**Extract provided:**

** Start **

In my previous entry on Hached, I eluded to the tense situation that existed in Tunisia at the time of Farhat Hached’s assassination. What is written there is, actually, something of an understatement. The country was through most of the year 1952 engaged in full armed conflict with France pursuing a policy of repression similar to what it would soon engage in against the partisans in Algeria. French policy included collective punishment , mass arrests, pervasive use of torture, mass rape (in the case of the French offensive on Cap Bon [the peninsula jutting out into the Mediterranean south and east of Tunis) and extensive house demolition. Targeted assassination was a part of the plan as well. Most of these features are similar to Israeli tactics against the Palestinians in the Occupied Territories, so much so that – minus the mass rape – one has to wonder if French actions in Algeria and Tunisia didn’t provide the basis for Israeli occupation policies and  tactics against the Palestinians there. Nor is it accidental that French actions in North Africa – specifically the film the Battle of Algiers – are used today in the US military as examples of how to `combat terrorism’, although it was the  terrorism of the French – pervasive and widespread –  in Algeria and Tunisia that needs to be studied.

** End **

**Source excerpt:**

** Start **

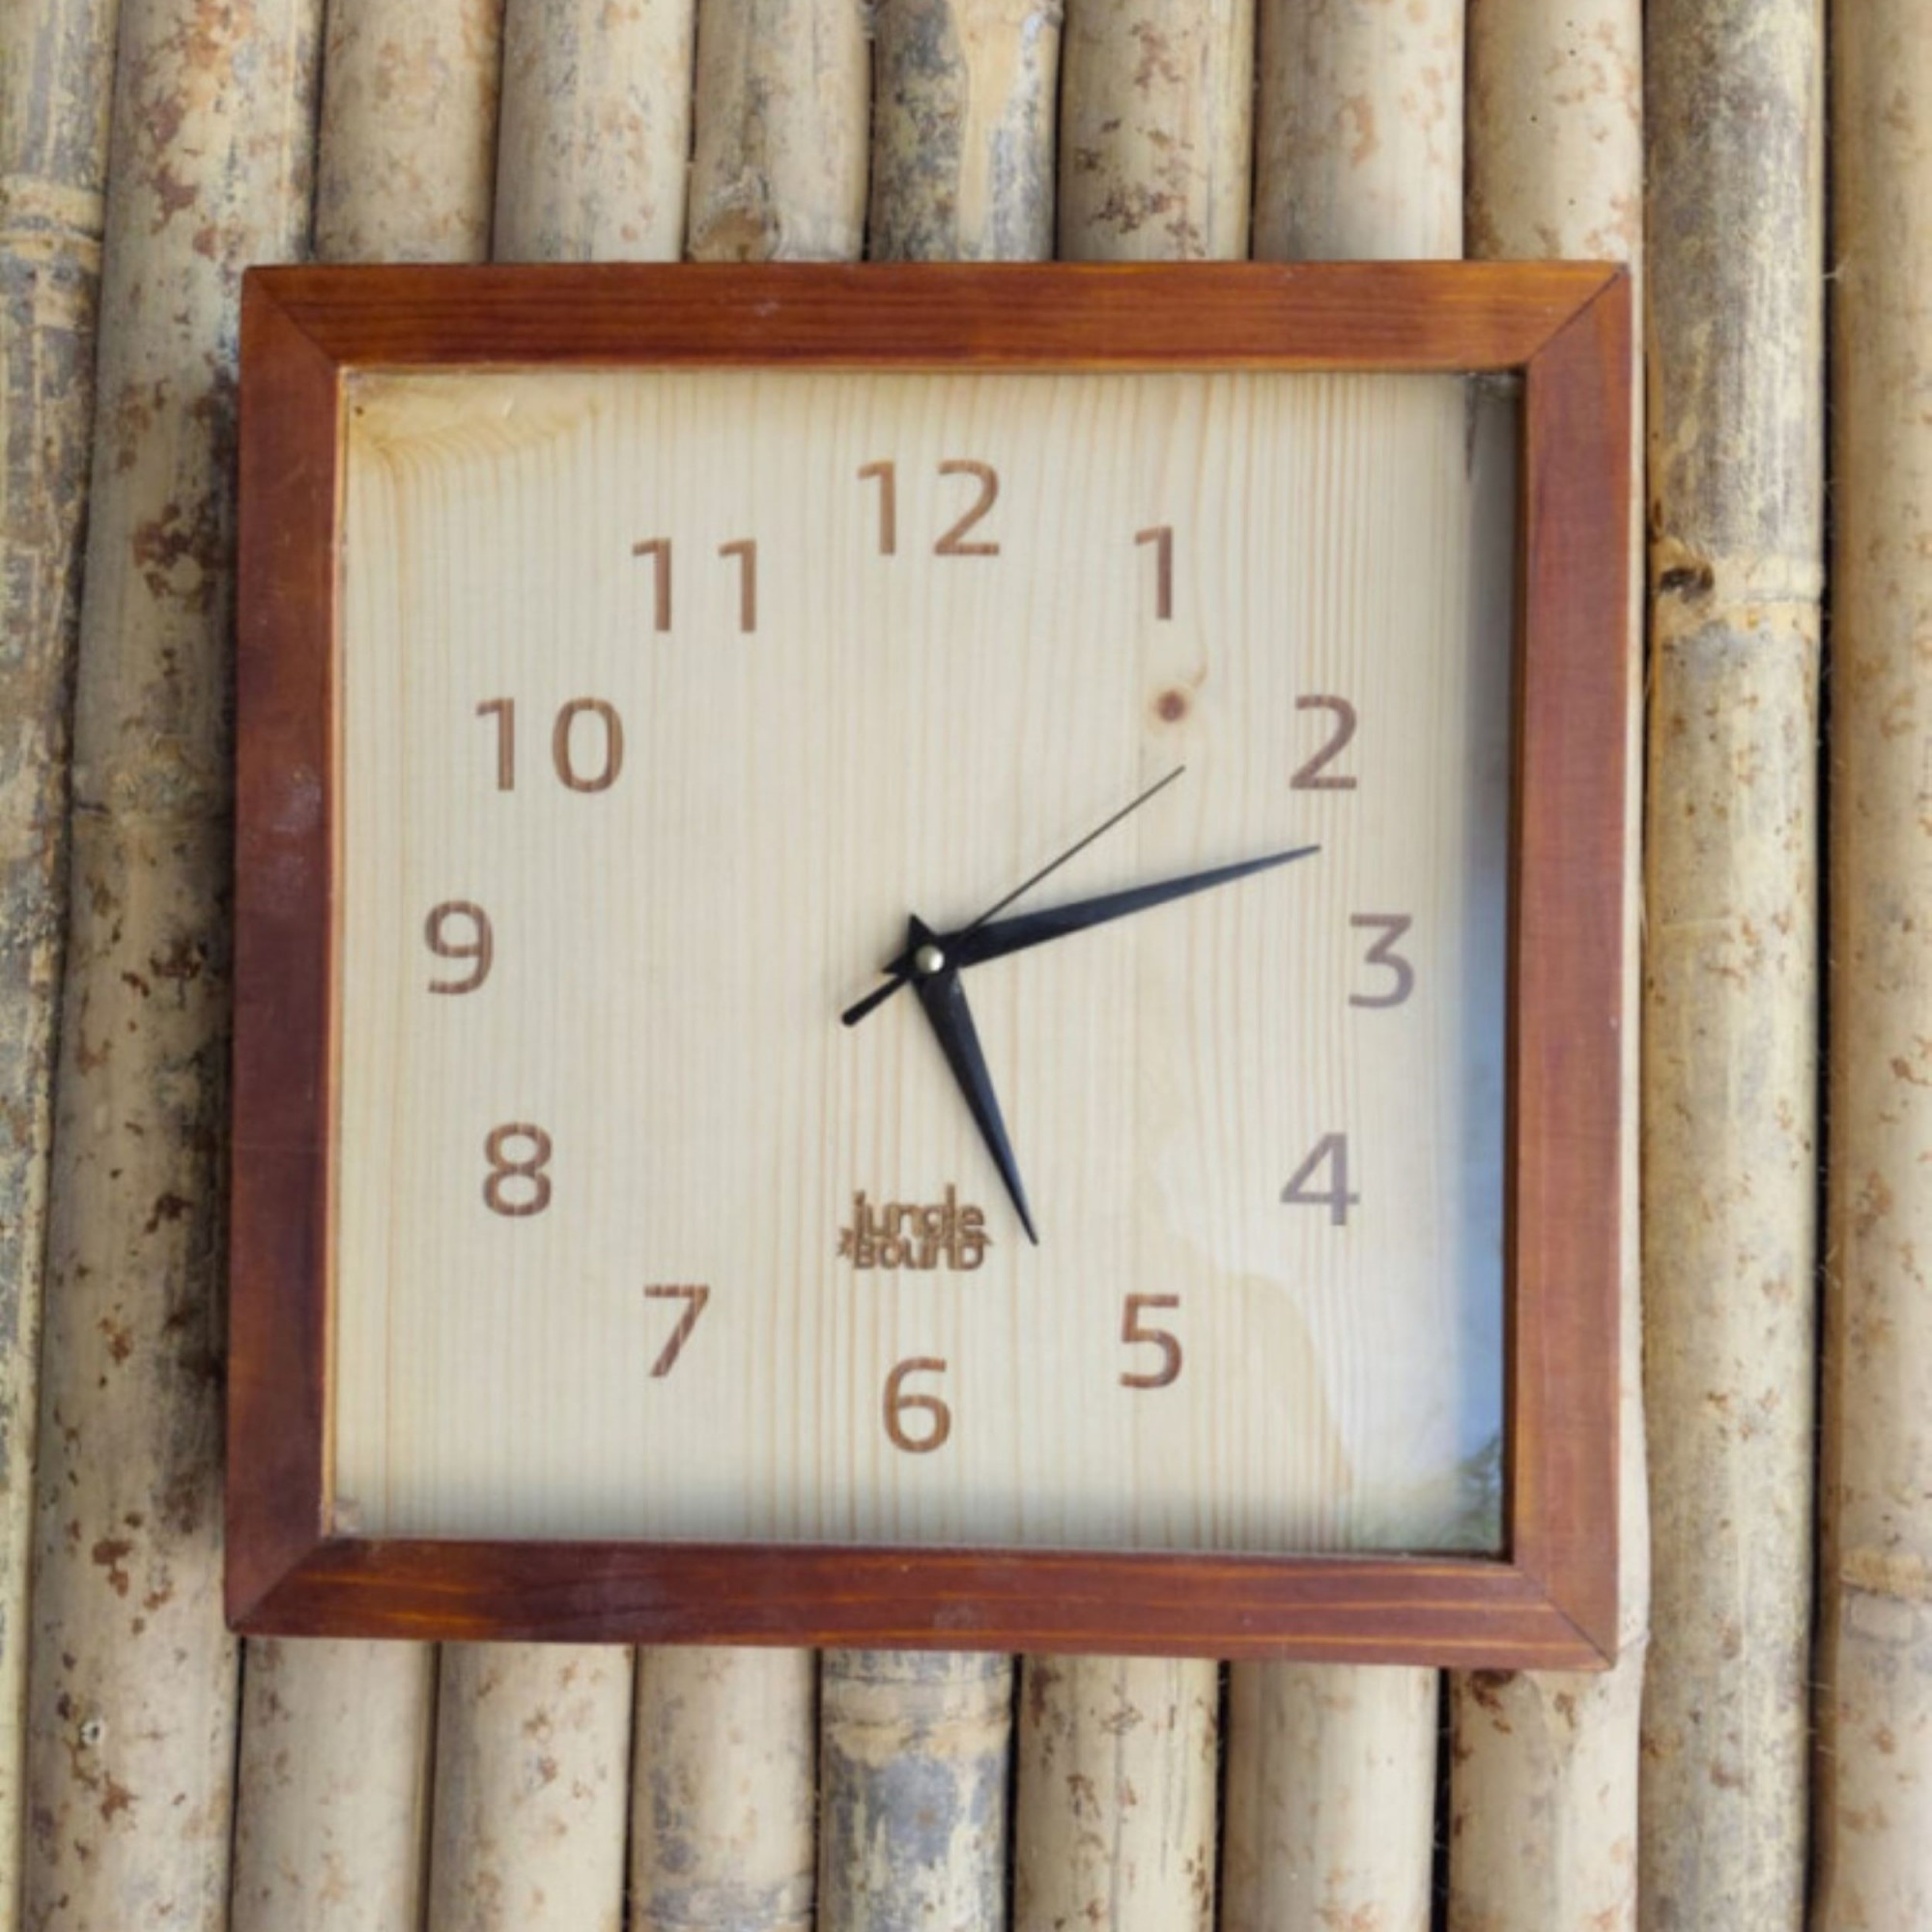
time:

** End **

Rewrite the paragraph beginning "In my previous entry on Hached" from the piece on Tunisia in 1952 as a shorter bulleted list that keeps its main facts. The listing isn't needed for this.

**Written reply:**
- An earlier entry on Hached understated how tense Tunisia was when Farhat Hached was assassinated.
- For most of 1952, Tunisia was in full armed conflict with France.
- France's repression was similar to what it would soon use in Algeria. It included:
  - collective punishment
  - mass arrests
  - widespread torture
  - mass rape during the offensive on Cap Bon, the peninsula south and east of Tunis
  - extensive house demolition
  - targeted assassination
- Most of these resemble Israeli tactics against Palestinians in the Occupied Territories. The writer wonders whether French actions in Algeria and Tunisia were the basis for Israeli occupation policies.
- The US military today uses French actions in North Africa, specifically the film the Battle of Algiers, as examples of how to "combat terrorism." The writer argues that the French terrorism in Algeria and Tunisia is what should be studied.